The majority of auction companies are independent ventures, although there are some larger regional and national auction houses. Building and maintaining an auction business can be time-consuming endeavor, with dozens of hours of preparation for every hour of the actual sale. Auctioneers often call on family members to help handle sale logistics and staff auctions.
In addition to long hours, an auctioneer’s annual income depends upon the effort and time devoted to the business. There are auctioneers who have become wealthy after establishing their business. But, often, beginning auctioneers get their start working as a part-time auctioneer and holding down another job. Like any business venture, the return in income is largely dependent upon the amount of time and effort spent making a go of the business.

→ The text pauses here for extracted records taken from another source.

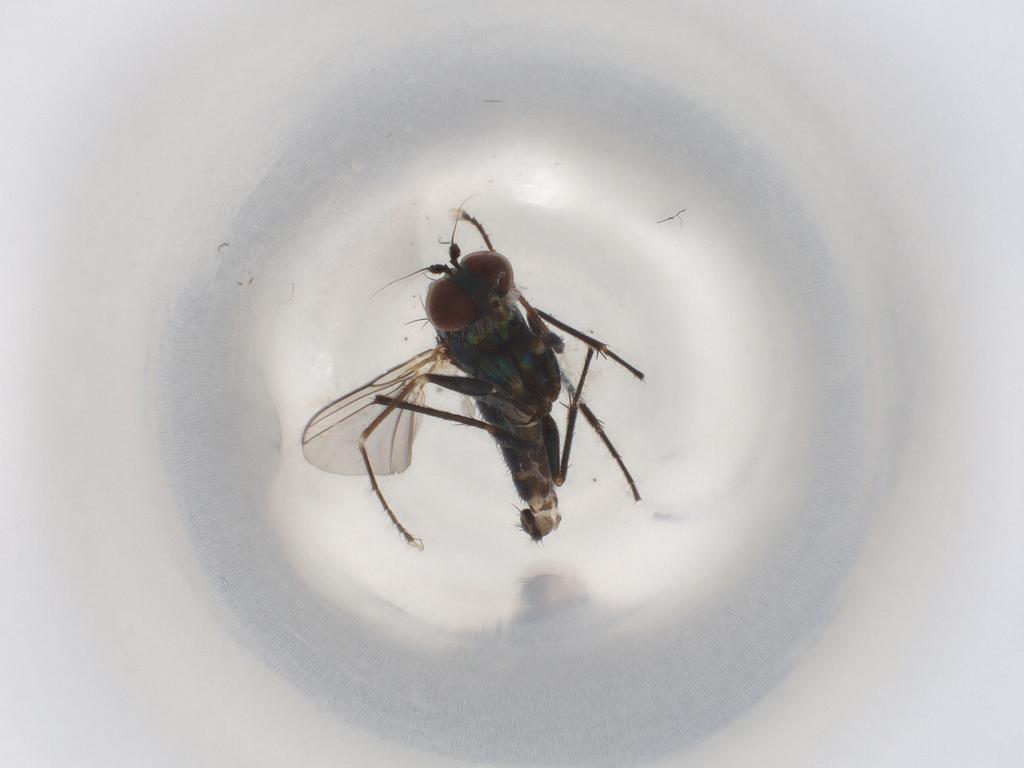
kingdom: Animalia
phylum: Arthropoda
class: Insecta
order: Diptera
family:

How do you learn the auction business?
Many auctioneers got their start working as a clerk or bid caller for the family auction business. Some NAA members now run businesses that have been in their family for two or three consecutive generations. Many auction companies continue to be family-held endeavors, with extended family members helping organize and staff sales.
If you haven’t been involved in a family auction business, there are two other ways to learn the trade. First, there are dozens of auction schools and programs, either independent institutions or programs that are affiliated with a community or four-year college.
Schooling can last for a couple weeks or as long as a college semester. You can expect to learn the trademark auctioneer chant, how to market your services and sales and how to get started in the auction business. The NAA has developed a growing list of auction schools from across North America.
A second option is to gain practical experience as an apprentice under an experienced auctioneer. Apprentice auctioneers assist in organizing and running sales, and learn many of the crucial day-to-day operations of running an auction business.
Either option also includes holding a high school diploma or a GED. Some auctioneers find completing some additional education, either through a local community college or four-year institution, helpful.
Your choice of education could largely depend upon the licensing requirements for auctioneers in your state. Many states that require licensing for auctioneers only accept educational credit from specific auction schools or programs. Often licensing boards will waive the educational credits if an applicant served as an apprenticeship under a licensed auctioneer. Required apprenticeships can range in length from conducting a few auctions under an auctioneer’s guidance to one or more years. Call your state government offices to determine if your state has auctioneer licensing laws and educational requirements.